Dr. Peirson submitted his two patient histories to the Boston Medical and Surgical Journal, several details of which helped to “humanize” William Osborne and, in a sense, allowed me, his great-great-great-granddaughter, to time travel to the very moment and hear his voice.[3] Osborne was an “intelligent tanner, about 30 years old,” wrote Peirson, “with a fracture of both bones in the middle of his left leg, his ancle [sic] crushed by the cars engaged in building the Salem and Methuen Railroad. I amputated the leg just below the knee. The patient required the vapor under Dr. [Cyrus] Fisk’s directions. He says he was not conscious of feeling any pain – and after the operation was finished and the ligatures applied, his consciousness returned, and, with great sincerity, he asked if his limb was taken off. He says, though he felt no pain, he was conscious of the presence of those around him, and he was obedient to the directions given him.” Osborne lived another forty-five years and, considering his travails, it was a good long life.

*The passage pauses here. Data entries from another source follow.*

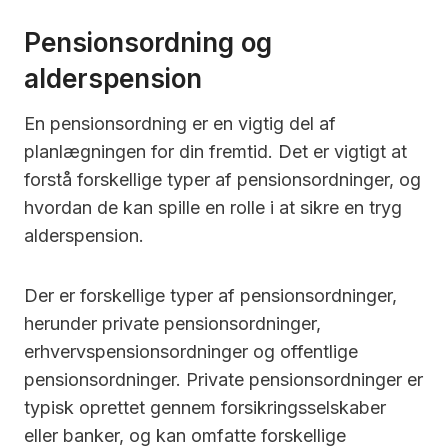
Pensionsordning og
alderspension
En pensionsordning er en vigtig del af
planlægningen for din fremtid. Det er vigtigt at
forstå forskellige typer af pensionsordninger, og
hvordan de kan spille en rolle i at sikre en tryg
alderspension.
Der er forskellige typer af pensionsordninger,
herunder private pensionsordninger,
erhvervspensionsordninger og offentlige
pensionsordninger. Private pensionsordninger er
typisk oprettet gennem forsikringsselskaber
eller banker, og kan omfatte forskellige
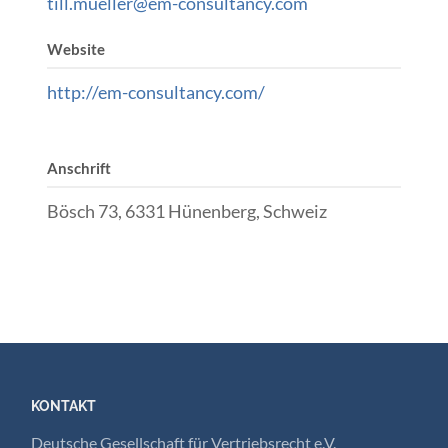
till.mueller@em-consultancy.com
Website
http://em-consultancy.com/
Anschrift
Bösch 73, 6331 Hünenberg, Schweiz
KONTAKT
Deutsche Gesellschaft für Vertriebsrecht e.V.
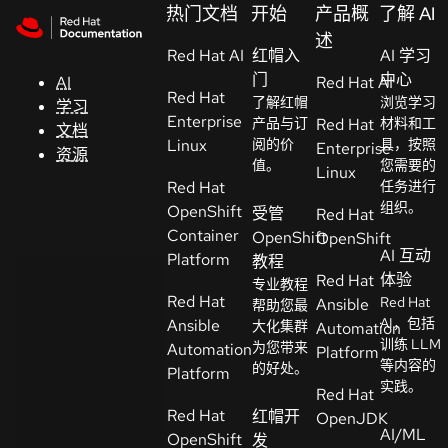
Skip to navigation
Skip to content
热门文档
开始
产品概
了解 AI
支
述
Red Hat AI
持
红帽入
AI 学习
门
中心
AI
Red Hat AI
Red Hat
了解红帽
浏览学习
学习
控制台
Enterprise
产品与订
Red Hat
材料和工
文档
（Console）
Linux
阅的价
具，按照
Enterprise
资源
值。
您需要的
Linux
Red Hat
任务进行
开
组织。
OpenShift
受管
Red Hat
发
Container
OpenShift
OpenShift
人
AI 互动
Platform
教程
员
体验
Red Hat
专业教程
Red Hat
Red Hat
Ansible
帮助您最
开
AI，包括
Ansible
大化集群
Automation
始
训练 LLM
为您带来
Automation
Platform
等内容的
试
的好处。
Platform
实践。
用
Red Hat
Red Hat
红帽开
OpenJDK
AI/ML
OpenShift
发
联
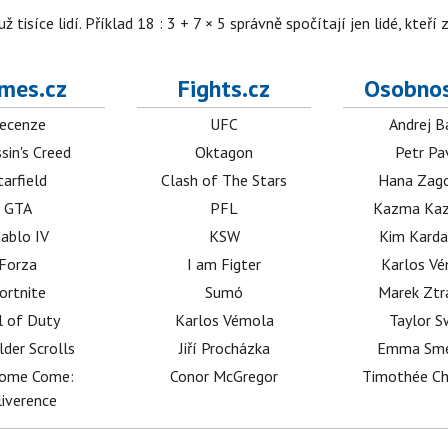
isíce lidí. Příklad 18 : 3 + 7 × 5 správně spočítají jen lidé, kteří 
mes.cz
Fights.cz
Osobnos
ecenze
UFC
Andrej B
sin's Creed
Oktagon
Petr Pa
tarfield
Clash of The Stars
Hana Zag
GTA
PFL
Kazma Kaz
iablo IV
KSW
Kim Karda
Forza
I am Figter
Karlos V
ortnite
Sumó
Marek Ztr
l of Duty
Karlos Vémola
Taylor S
lder Scrolls
Jiří Procházka
Emma Sm
dome Come:
Conor McGregor
Timothée C
iverence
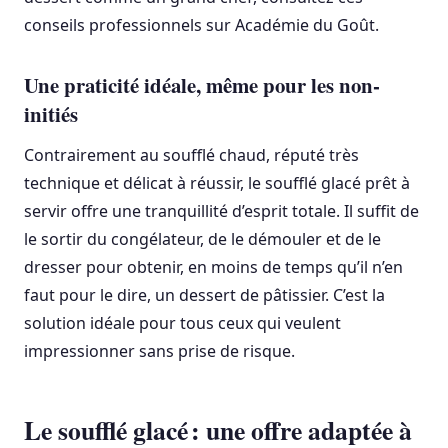
conseils professionnels sur Académie du Goût.
Une praticité idéale, même pour les non-
initiés
Contrairement au soufflé chaud, réputé très
technique et délicat à réussir, le soufflé glacé prêt à
servir offre une tranquillité d’esprit totale. Il suffit de
le sortir du congélateur, de le démouler et de le
dresser pour obtenir, en moins de temps qu’il n’en
faut pour le dire, un dessert de pâtissier. C’est la
solution idéale pour tous ceux qui veulent
impressionner sans prise de risque.
Le soufflé glacé : une offre adaptée à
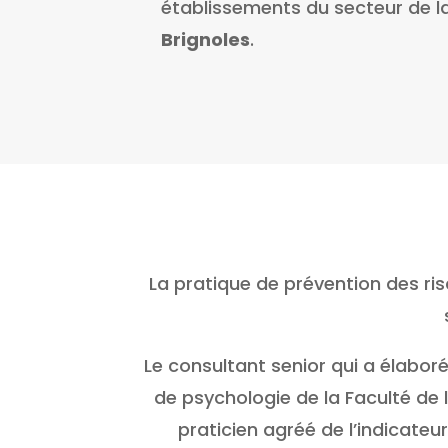
établissements du secteur de l
Brignoles
.
La pratique de prévention des ri
Le consultant senior qui a élabor
de psychologie de la Faculté de 
praticien agréé de l’indicate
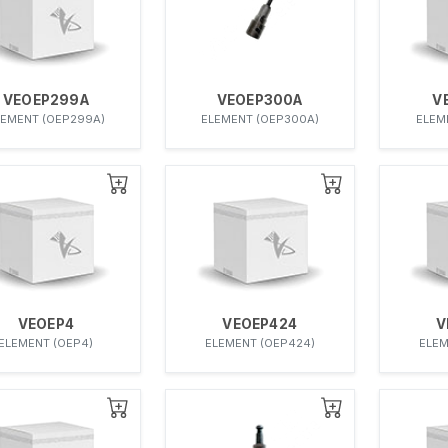
VEOEP299A
VEOEP300A
V
LEMENT (OEP299A)
ELEMENT (OEP300A)
ELEM
VEOEP4
VEOEP424
V
ELEMENT (OEP4)
ELEMENT (OEP424)
ELEM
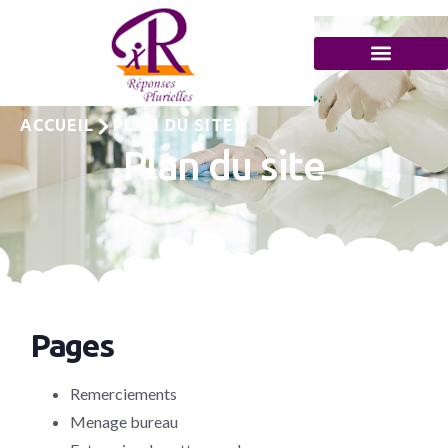
ACCUEIL
PLAN DU SITE
Plan du site
Pages
Remerciements
Menage bureau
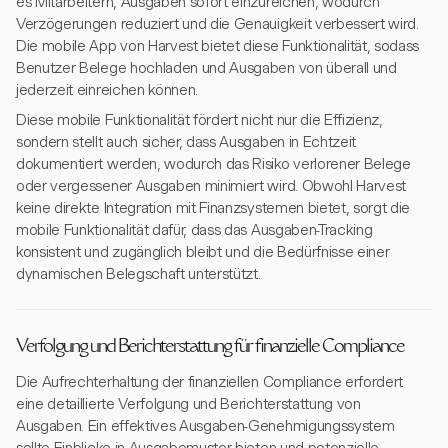
es Mitarbeitern, Ausgaben sofort einzureichen, wodurch
Verzögerungen reduziert und die Genauigkeit verbessert wird.
Die mobile App von Harvest bietet diese Funktionalität, sodass
Benutzer Belege hochladen und Ausgaben von überall und
jederzeit einreichen können.
Diese mobile Funktionalität fördert nicht nur die Effizienz,
sondern stellt auch sicher, dass Ausgaben in Echtzeit
dokumentiert werden, wodurch das Risiko verlorener Belege
oder vergessener Ausgaben minimiert wird. Obwohl Harvest
keine direkte Integration mit Finanzsystemen bietet, sorgt die
mobile Funktionalität dafür, dass das Ausgaben-Tracking
konsistent und zugänglich bleibt und die Bedürfnisse einer
dynamischen Belegschaft unterstützt.
Verfolgung und Berichterstattung für finanzielle Compliance
Die Aufrechterhaltung der finanziellen Compliance erfordert
eine detaillierte Verfolgung und Berichterstattung von
Ausgaben. Ein effektives Ausgaben-Genehmigungssystem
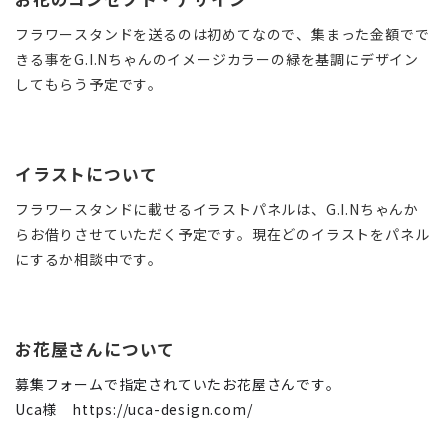
フラワースタンドを送るのは初めてなので、集まった金額でで
きる事をG.I.Nちゃんのイメージカラーの緑を基調にデザイン
してもらう予定です。
イラストについて
フラワースタンドに載せるイラストパネルは、G.I.Nちゃんか
らお借りさせていただく予定です。現在どのイラストをパネル
にするか相談中です。
お花屋さんについて
募集フォームで指定されていたお花屋さんです。
Uca様 https://uca-design.com/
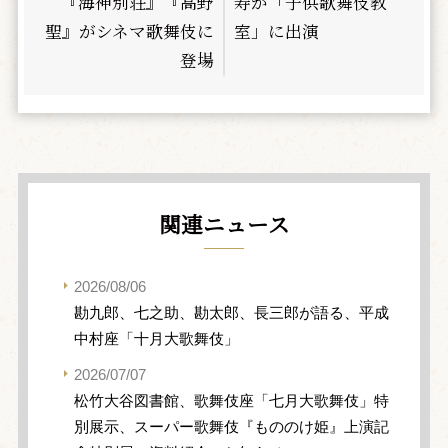
『海神別荘』『高野
寿が「子供歌舞伎教
聖』がシネマ歌舞伎に
室」に出演
登場
関連ニュース
2026/08/06
勘九郎、七之助、勘太郎、長三郎が語る、平成
中村座「十月大歌舞伎」
2026/07/07
松竹大谷図書館、歌舞伎座「七月大歌舞伎」特
別展示、スーパー歌舞伎『もののけ姫』上演記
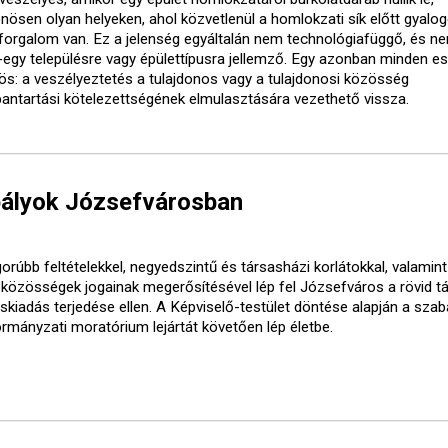
önösen olyan helyeken, ahol közvetlenül a homlokzati sík előtt gyalo
forgalom van. Ez a jelenség egyáltalán nem technológiafüggő, és ne
-egy településre vagy épülettípusra jellemző. Egy azonban minden e
ös: a veszélyeztetés a tulajdonos vagy a tulajdonosi közösség
bantartási kötelezettségének elmulasztására vezethető vissza.
bályok Józsefvárosban
orúbb feltételekkel, negyedszintű és társasházi korlátokkal, valamint
óközösségek jogainak megerősítésével lép fel Józsefváros a rövid t
áskiadás terjedése ellen. A Képviselő-testület döntése alapján a sza
ormányzati moratórium lejártát követően lép életbe.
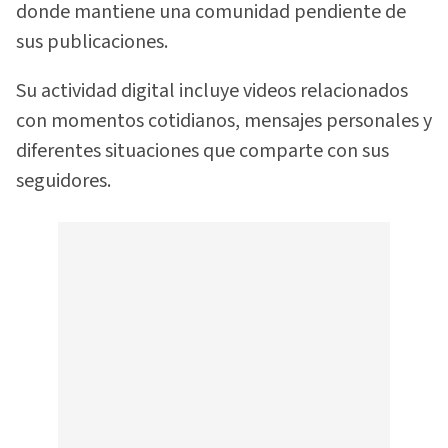
donde mantiene una comunidad pendiente de
sus publicaciones.
Su actividad digital incluye videos relacionados
con momentos cotidianos, mensajes personales y
diferentes situaciones que comparte con sus
seguidores.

Dr. Peirson noted that the two surgeries he performed were the “first account of the use of ether in surgical operations outside of the Massachusetts General Hospital following the demonstration of October 16.” A year after his accident, Osborne was fitted with an artificial leg made by Benjamin Franklin “B.F.” Palmer who, on 4 November 1846 – almost at the exact moment of Osborne’s accident – was awarded the first American patent for an artificial leg. Just a month after Osborne received his new leg, his younger brother, Edwin, began working for Palmer in his New Hampshire workshop; following rave reviews at the 1851 Great Exhibition, Edwin Osborn managed Palmer's London workshop. In 1877, Edwin was awarded his own patent for an improved artificial leg. Out of his brother’s tragedy, Edwin Osborne, the surgeon-artist, had seized opportunity.
Having fit a personal story into history and converted many Unknown Unknowns into Known Knowns, I often contemplate whether learning and knowing something that was previously unknown makes a difference. Does it really matter that my great-great-great-grandfather was the third individual to benefit from the use of ether during a surgical procedure? Does it matter that his grandfather was a Revolutionary War soldier who marched on the Lexington Alarm on the morning of 19 April 1775? Does it matter that their ancestors were victims of the Salem Witchcraft hysteria?

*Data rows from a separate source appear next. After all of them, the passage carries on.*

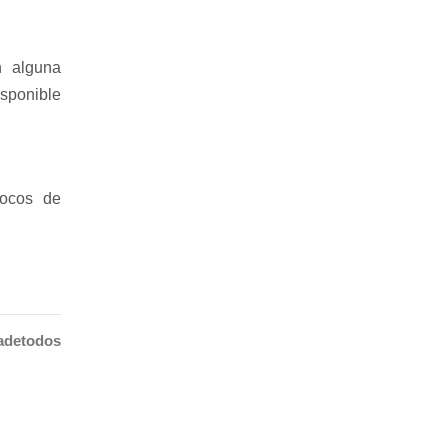
n alguna
isponible
focos de
adetodos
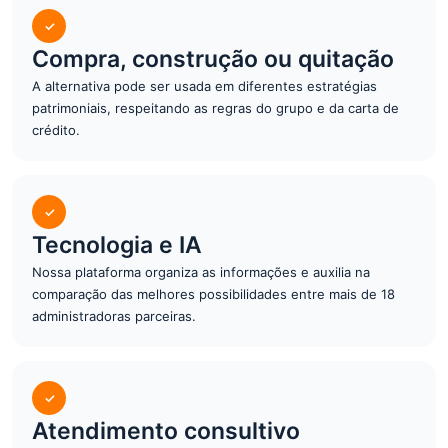
✓
Compra, construção ou quitação
A alternativa pode ser usada em diferentes estratégias
patrimoniais, respeitando as regras do grupo e da carta de
crédito.
✓
Tecnologia e IA
Nossa plataforma organiza as informações e auxilia na
comparação das melhores possibilidades entre mais de 18
administradoras parceiras.
✓
Atendimento consultivo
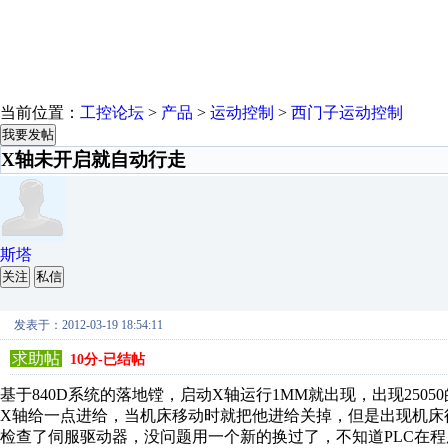
当前位置：
工控论坛
>
产品
>
运动控制
>
西门子运动控制
我要发帖
X轴未开启就自动行走
斯塔
关注
私信
发表于：2012-03-19 18:54:11
求助帖
10分-已结帖
基于840D系统的落地镗，启动X轴运行1MM就出现，出现250
X轴给一点进给，当机床移动时就把他进给关掉，但是出现机床
检查了伺服驱动器，没问题用一个新的换过了，不知道PLC在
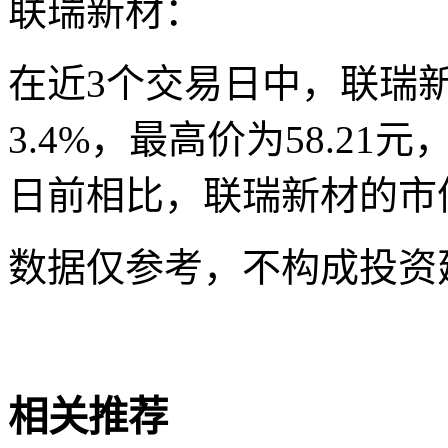
联瑞新材：
在近3个交易日中，联瑞
3.4%，最高价为58.21
日前相比，联瑞新材的市值
数据仅参考，不构成投资
关键词
英伟达M9材料概
相关推荐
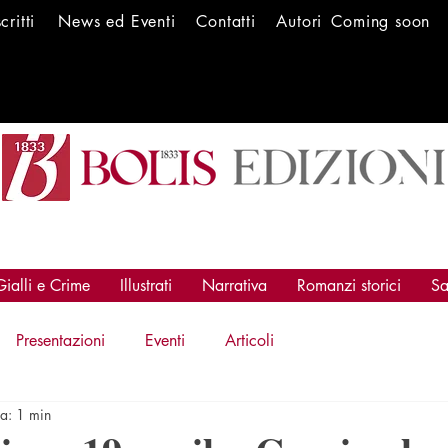
scritti
News ed Ev
enti
Conta
tti
Autori
Coming soon
Gialli e Crime
Illustrati
Narrativa
Romanzi storici
Sa
Presentazioni
Eventi
Articoli
ra: 1 min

Those not bitten by the genealogy bug will say – as someone once did when I mentioned a Mayflower ancestor – that those discoveries and three dollars would get me a cup of coffee, the suggestion being that only the three dollars is worth anything. But anyone who has caught the fever knows the truth of the old proverb: that to forget one’s ancestors is to be a brook without a source, a tree without a root. Knowing your family … priceless. There are some things money can’t buy.
[1] Amy Whorf McGuiggan, Finding Emma: My Search for the Family My Grandfather Never Knew (Amherst, Mass.: Small Batch Books, 2019).
[2] The amphitheater, now known as the Ether Dome, was designated a National Historic Site in 1965.
[3] Since 1928, the Journal has been published as the New England Journal of Medicine.